Même si la cause primaire du sialocèle est rarement établie – son étiopathogénie est globalement méconnue –, un traumatisme est considéré comme une origine possible. Ainsi, parmi les 21 cas, deux présentaient un historique récent de traumatisme en région de la tête ou du cou (l'un au cours d'un jeu avec son propriétaire et l'autre suite à bagarre avec d'autres chats).

Dans un cas, des extractions dentaires avaient été pratiquées peu avant.
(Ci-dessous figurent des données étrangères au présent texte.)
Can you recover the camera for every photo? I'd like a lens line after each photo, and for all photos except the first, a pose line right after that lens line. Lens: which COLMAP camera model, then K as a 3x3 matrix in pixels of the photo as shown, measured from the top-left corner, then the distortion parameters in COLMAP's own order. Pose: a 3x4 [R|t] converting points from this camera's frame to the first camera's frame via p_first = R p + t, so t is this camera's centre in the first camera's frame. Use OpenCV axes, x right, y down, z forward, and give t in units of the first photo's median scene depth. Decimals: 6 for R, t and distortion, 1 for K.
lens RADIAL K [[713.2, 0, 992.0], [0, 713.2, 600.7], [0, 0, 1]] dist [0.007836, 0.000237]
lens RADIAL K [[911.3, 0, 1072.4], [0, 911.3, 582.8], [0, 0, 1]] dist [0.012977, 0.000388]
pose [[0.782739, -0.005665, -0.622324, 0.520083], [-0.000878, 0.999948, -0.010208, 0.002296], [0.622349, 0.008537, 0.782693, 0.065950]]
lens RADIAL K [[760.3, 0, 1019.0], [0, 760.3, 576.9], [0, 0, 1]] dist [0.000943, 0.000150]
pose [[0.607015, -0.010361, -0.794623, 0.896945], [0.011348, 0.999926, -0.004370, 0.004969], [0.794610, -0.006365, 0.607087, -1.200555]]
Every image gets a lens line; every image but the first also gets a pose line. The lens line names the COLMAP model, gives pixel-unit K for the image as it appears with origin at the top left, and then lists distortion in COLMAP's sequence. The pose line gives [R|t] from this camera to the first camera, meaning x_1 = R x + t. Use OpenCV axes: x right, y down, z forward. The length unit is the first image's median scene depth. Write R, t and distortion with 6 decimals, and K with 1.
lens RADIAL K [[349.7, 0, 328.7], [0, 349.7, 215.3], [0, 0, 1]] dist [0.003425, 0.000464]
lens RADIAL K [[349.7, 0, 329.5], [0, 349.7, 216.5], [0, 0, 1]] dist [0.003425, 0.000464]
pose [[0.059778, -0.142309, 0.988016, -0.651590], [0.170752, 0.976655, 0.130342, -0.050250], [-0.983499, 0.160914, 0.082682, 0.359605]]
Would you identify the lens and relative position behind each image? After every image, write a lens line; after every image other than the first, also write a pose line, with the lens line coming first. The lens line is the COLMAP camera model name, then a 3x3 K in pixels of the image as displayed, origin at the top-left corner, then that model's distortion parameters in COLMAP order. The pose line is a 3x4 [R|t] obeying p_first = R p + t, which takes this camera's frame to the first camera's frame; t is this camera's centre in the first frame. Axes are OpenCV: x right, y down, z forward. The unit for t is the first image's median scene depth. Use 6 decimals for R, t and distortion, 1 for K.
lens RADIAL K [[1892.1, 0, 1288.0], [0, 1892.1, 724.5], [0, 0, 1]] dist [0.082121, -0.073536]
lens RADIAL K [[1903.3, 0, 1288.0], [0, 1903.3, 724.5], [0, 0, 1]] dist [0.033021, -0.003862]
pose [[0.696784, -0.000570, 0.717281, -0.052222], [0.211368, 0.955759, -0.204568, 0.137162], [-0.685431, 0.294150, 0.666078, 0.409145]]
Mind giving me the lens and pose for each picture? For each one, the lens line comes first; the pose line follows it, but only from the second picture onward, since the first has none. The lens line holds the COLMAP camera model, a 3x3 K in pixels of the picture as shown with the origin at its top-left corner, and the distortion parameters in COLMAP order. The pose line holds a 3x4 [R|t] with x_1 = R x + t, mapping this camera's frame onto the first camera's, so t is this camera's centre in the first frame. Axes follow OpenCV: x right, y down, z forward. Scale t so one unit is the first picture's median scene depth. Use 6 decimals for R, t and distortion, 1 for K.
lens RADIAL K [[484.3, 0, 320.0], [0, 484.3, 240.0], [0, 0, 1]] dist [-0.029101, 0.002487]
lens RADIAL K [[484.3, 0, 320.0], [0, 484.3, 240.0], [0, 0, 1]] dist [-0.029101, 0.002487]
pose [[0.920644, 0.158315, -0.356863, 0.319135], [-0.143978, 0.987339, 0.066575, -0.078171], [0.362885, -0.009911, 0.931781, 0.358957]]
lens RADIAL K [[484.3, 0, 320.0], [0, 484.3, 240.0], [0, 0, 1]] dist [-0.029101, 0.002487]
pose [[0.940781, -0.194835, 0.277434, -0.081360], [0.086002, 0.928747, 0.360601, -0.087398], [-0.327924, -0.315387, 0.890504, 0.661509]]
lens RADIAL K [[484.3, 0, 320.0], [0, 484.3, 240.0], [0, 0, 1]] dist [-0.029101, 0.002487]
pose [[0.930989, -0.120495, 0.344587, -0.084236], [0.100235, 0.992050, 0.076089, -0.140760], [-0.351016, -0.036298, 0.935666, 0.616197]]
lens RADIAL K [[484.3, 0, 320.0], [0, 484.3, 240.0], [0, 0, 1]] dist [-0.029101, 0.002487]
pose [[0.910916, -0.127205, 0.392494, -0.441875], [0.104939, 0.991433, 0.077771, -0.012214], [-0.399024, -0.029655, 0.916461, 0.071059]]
Des lamelles à mâcher étaient données à l'un des chats ; aucun n'avait pour habitude de mâchonner un jouet. Enfin, dans un cas, un sialolithe obstructif était associé.

Pratique d'une marsupialisation dans 11 cas

L'intervention chirurgicale a consisté en une exérèse des glandes salivaires concernées (sialoadénectomie), seule (10 cas) ou associée à la marsupialisation d'une ranula (7 cas). Une simple marsupialisation d'une ranula a été effectuée chez 4 chats.

Des antibiotiques ont été administrés en péri-opératoire chez la grande majorité des chats (17/21) et une antibiothérapie postopératoire a été prescrite chez 12.

Lorsqu'isolée, la marsupialisation a donné de bons résultats. Et les auteurs proposent donc d'évaluer le bénéfice comparatif de la sialoadénectomie, intervention plus invasive que la marsupialisation, afin de mesurer l'intérêt de cette dernière technique seule, éventuellement en première tentative avant l'exérèse de la glande. Un drainage de la sialocèle (aspiration) avait été effectué en revanche en première intention chez environ la moitié des chats (avant de les référer), mais ce traitement avait été suivi d'une récidive.

Bon pronostic à court et long terme

Dans tous les cas, l'évolution des cas après la chirurgie a été cliniquement favorable. Quelques complications peropératoires sont survenues, dans 3 cas (14 %) : incision accidentelle de la veine faciale, lésion supposée du nerf lingual, et exérèse du ganglion lymphatique au lieu de la glande salivaire mandibulaire (sans toutefois la nécessité d'une reprise chirurgicale suite à l'amélioration clinique constatée).

Des complications postopératoires sont également rapportées :

  • Dans 3 cas au cours de l'hospitalisation (14 %), notamment une tuméfaction autorésolutive au niveau du site opératoire chez 2 chats, le troisième ayant présenté une gêne ou douleur (exprimée par des coups de pattes au visage durant 48 heures) ;
  • Dans 3 cas à court terme (dans les 30 jours postopératoires, 14 %), avec un écoulement purulent hémorragique du site de marsupialisation, la persistance de la tuméfaction au niveau du site opératoire pour l'un des cas précédents, et un traumatisme de la langue ;
  • Et dans un cas à long terme (5 %), avec la reprise des coups de pattes au visage chez le même animal, identifiée correspondre à un syndrome de douleur oro-faciale, traité avec succès par une combinaison de corticoïdes, antalgiques et anticonvulsivants.

Ces complications restent donc globalement peu fréquentes et mineures. Et le suivi des chats pendant au moins 30 jours, et à plus long terme mais pour seulement 11 (ce que regrettent les auteurs), a montré l'absence de nouvelle complication, de récidive ou d'atteinte controlatérale ultérieure.